**PROVIDED RECORDS**

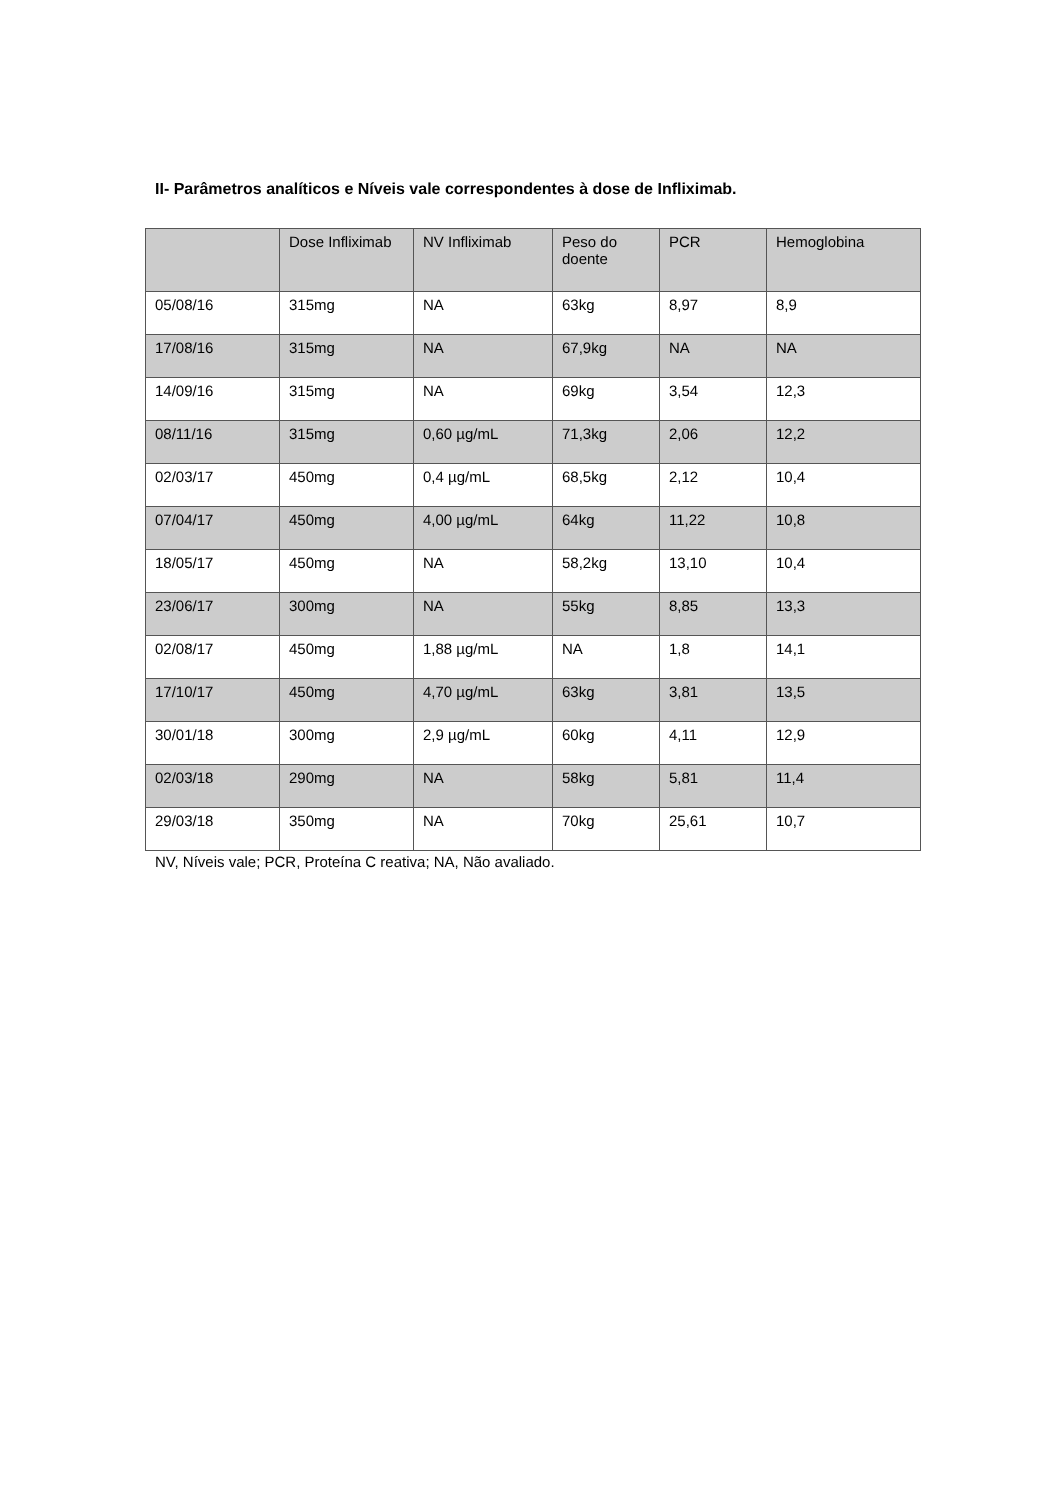II- Parâmetros analíticos e Níveis vale correspondentes à dose de Infliximab.
| | Dose Infliximab | NV Infliximab | Peso do doente | PCR | Hemoglobina |
| --- | --- | --- | --- | --- | --- |
| 05/08/16 | 315mg | NA | 63kg | 8,97 | 8,9 |
| 17/08/16 | 315mg | NA | 67,9kg | NA | NA |
| 14/09/16 | 315mg | NA | 69kg | 3,54 | 12,3 |
| 08/11/16 | 315mg | 0,60 µg/mL | 71,3kg | 2,06 | 12,2 |
| 02/03/17 | 450mg | 0,4 µg/mL | 68,5kg | 2,12 | 10,4 |
| 07/04/17 | 450mg | 4,00 µg/mL | 64kg | 11,22 | 10,8 |
| 18/05/17 | 450mg | NA | 58,2kg | 13,10 | 10,4 |
| 23/06/17 | 300mg | NA | 55kg | 8,85 | 13,3 |
| 02/08/17 | 450mg | 1,88 µg/mL | NA | 1,8 | 14,1 |
| 17/10/17 | 450mg | 4,70 µg/mL | 63kg | 3,81 | 13,5 |
| 30/01/18 | 300mg | 2,9 µg/mL | 60kg | 4,11 | 12,9 |
| 02/03/18 | 290mg | NA | 58kg | 5,81 | 11,4 |
| 29/03/18 | 350mg | NA | 70kg | 25,61 | 10,7 |
NV, Níveis vale; PCR, Proteína C reativa; NA, Não avaliado.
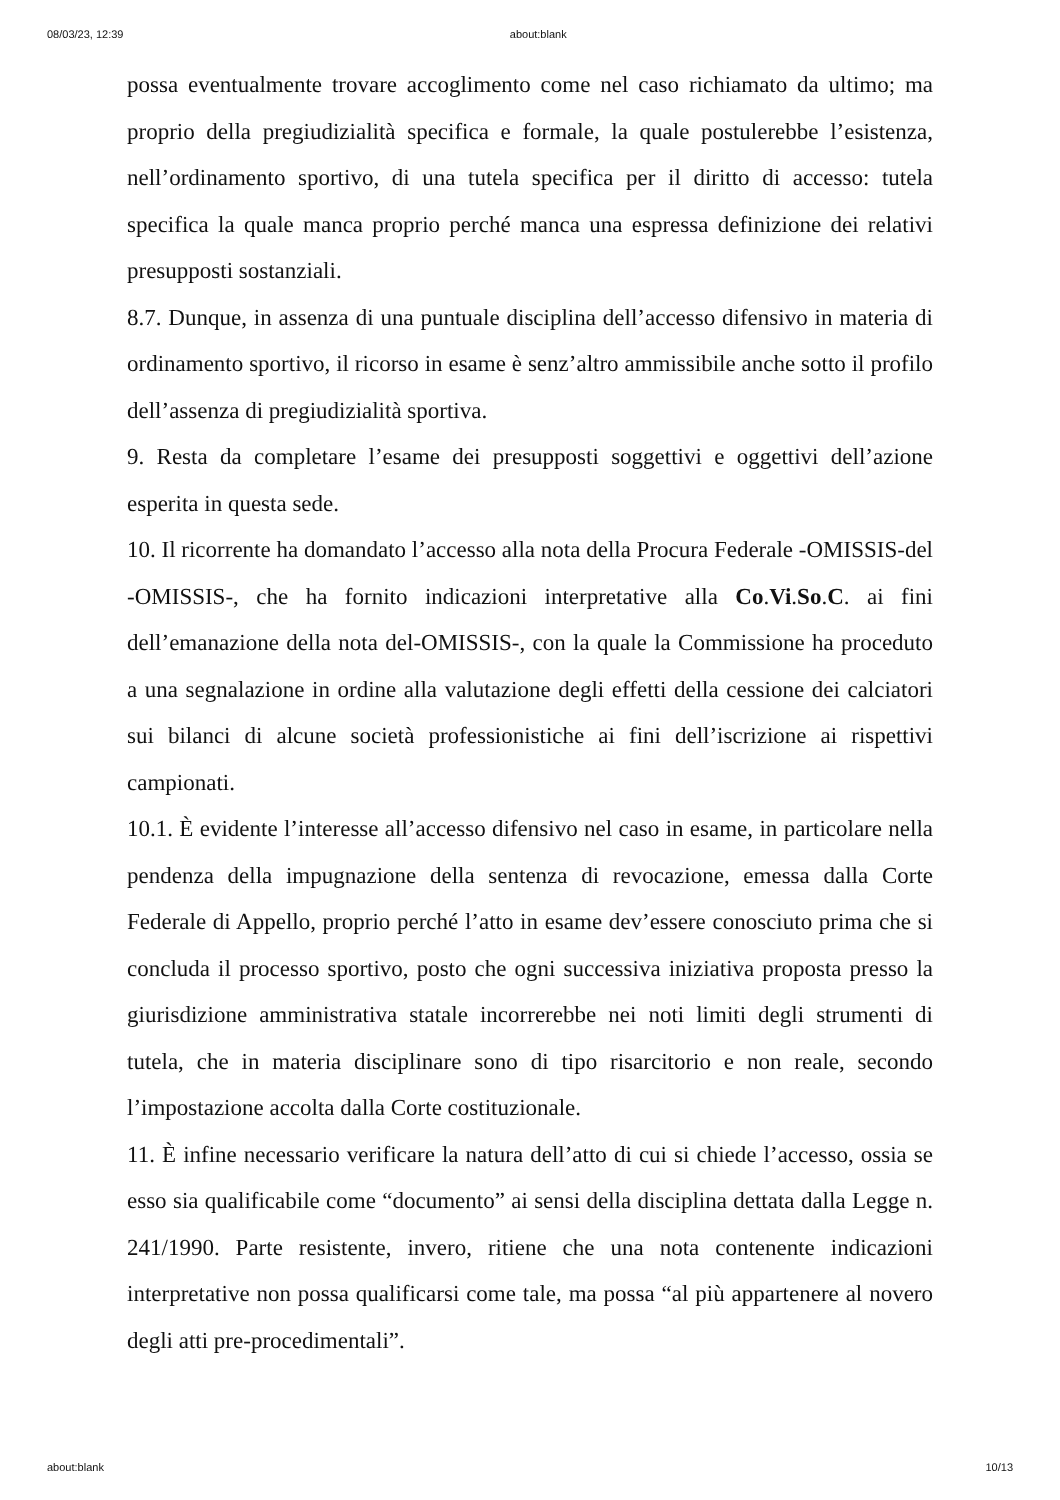08/03/23, 12:39 about:blank
possa eventualmente trovare accoglimento come nel caso richiamato da ultimo; ma proprio della pregiudizialità specifica e formale, la quale postulerebbe l’esistenza, nell’ordinamento sportivo, di una tutela specifica per il diritto di accesso: tutela specifica la quale manca proprio perché manca una espressa definizione dei relativi presupposti sostanziali.
8.7. Dunque, in assenza di una puntuale disciplina dell’accesso difensivo in materia di ordinamento sportivo, il ricorso in esame è senz’altro ammissibile anche sotto il profilo dell’assenza di pregiudizialità sportiva.
9. Resta da completare l’esame dei presupposti soggettivi e oggettivi dell’azione esperita in questa sede.
10. Il ricorrente ha domandato l’accesso alla nota della Procura Federale -OMISSIS-del -OMISSIS-, che ha fornito indicazioni interpretative alla Co.Vi.So.C. ai fini dell’emanazione della nota del-OMISSIS-, con la quale la Commissione ha proceduto a una segnalazione in ordine alla valutazione degli effetti della cessione dei calciatori sui bilanci di alcune società professionistiche ai fini dell’iscrizione ai rispettivi campionati.
10.1. È evidente l’interesse all’accesso difensivo nel caso in esame, in particolare nella pendenza della impugnazione della sentenza di revocazione, emessa dalla Corte Federale di Appello, proprio perché l’atto in esame dev’essere conosciuto prima che si concluda il processo sportivo, posto che ogni successiva iniziativa proposta presso la giurisdizione amministrativa statale incorrerebbe nei noti limiti degli strumenti di tutela, che in materia disciplinare sono di tipo risarcitorio e non reale, secondo l’impostazione accolta dalla Corte costituzionale.
11. È infine necessario verificare la natura dell’atto di cui si chiede l’accesso, ossia se esso sia qualificabile come “documento” ai sensi della disciplina dettata dalla Legge n. 241/1990. Parte resistente, invero, ritiene che una nota contenente indicazioni interpretative non possa qualificarsi come tale, ma possa “al più appartenere al novero degli atti pre-procedimentali”.
about:blank 10/13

**WHAT IS NEEDED**
When a line of the entries above contains the word "presupposti", include it in a tally, then give that tally alone.

**ANSWER**
2